The PCR and other Molecular techniques deal with the analysis of Nucleic acids

To Diagnose Disease ,

Predict the prognosis of Disease ,

Guide therapy , and

Evaluate susceptibility to disease before disease is evident .
These techniques have sensitivity unparalleled in Laboratory medicine and have created
new opportunities for the clinical laboratory
to improve patient care in the areas of
infectious diseases like Hepatitis , HIV, HSV, CMV, DENGUE , CHIKUNGUNYA, Typhoid,
Listeria, Mycobacterium tuberculosis , Atypical Mycobacterium ,Birds flue, Cancer , and
Genetic disorders etc.,
In addition to traditional laboratory tests , PCR and other Molecular techniques are the
additional complementary to day to day medical practices .

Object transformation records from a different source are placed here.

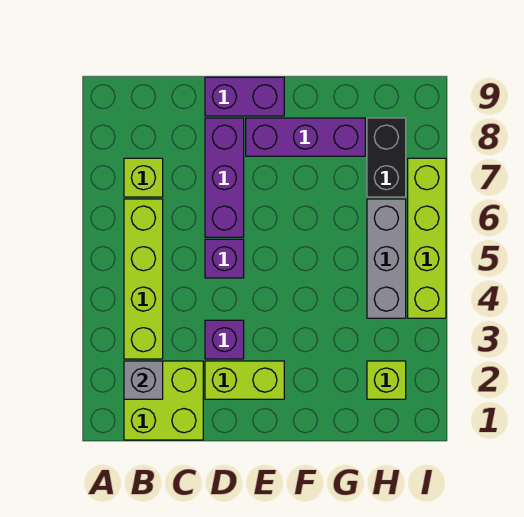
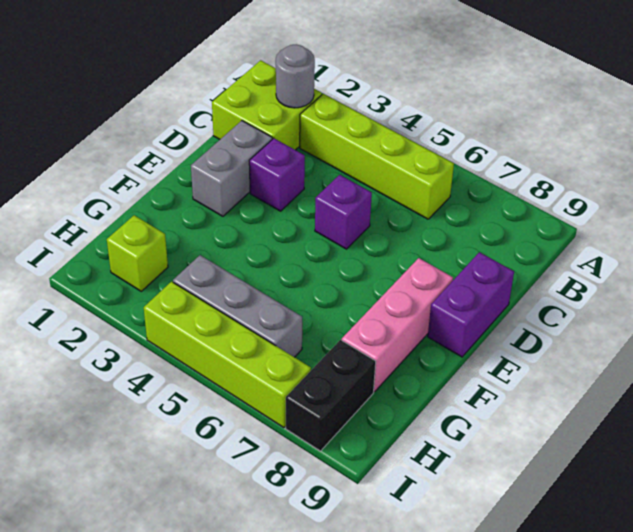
grey brick B2 level 2 -> grey round brick B2 level 2
lime brick B7 level 1 -> none
lime brick D2:E2 level 1 -> grey brick D2:E2 level 1
purple brick D6:D8 level 1 -> none
purple brick E8:G8 level 1 -> pink brick E8:G8 level 1
black brick H7:H8 level 1 -> black brick H8:I8 level 1

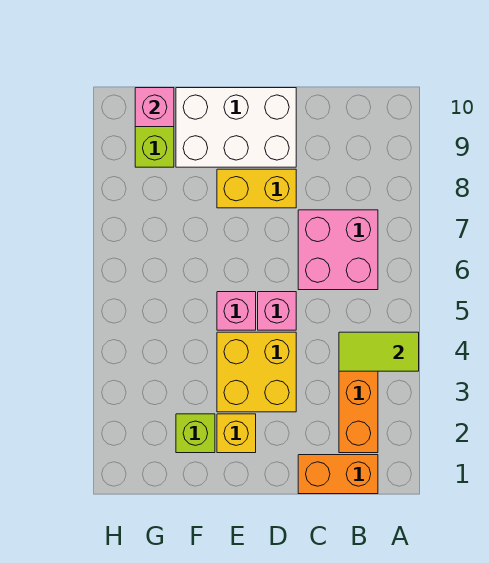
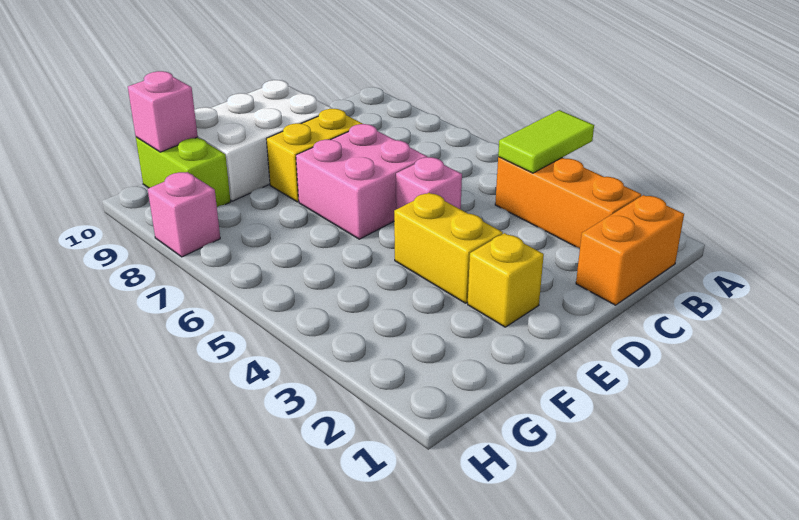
pink brick B6:C7 level 1 -> pink brick D6:E7 level 1
yellow brick D3:E4 level 1 -> yellow brick E3:E4 level 1
pink brick E5 level 1 -> pink brick H8 level 1
lime brick F2 level 1 -> none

Nucleic acids are critical molecule of life . Deoxyribonucleic acid (DNA ) resides in the
nucleus of Eukaryotic cells and maintains all the information necessary for maintenance
of the organism and for the transfer of information to successive generations .
Ribonucleic acid ( RNA ) carries information from DNA to the cytoplasm of a cell and
directs synthesis of the proteins necessary for the functions of the organism .
The PCR is a simple , in vitro , chemical reaction that permits the synthesis of essentially
limitless quantities of a targeted Nucleic acid sequence . This accomplished through the
action of DNA Polymerase , under the right condition can copy a strand of DNA.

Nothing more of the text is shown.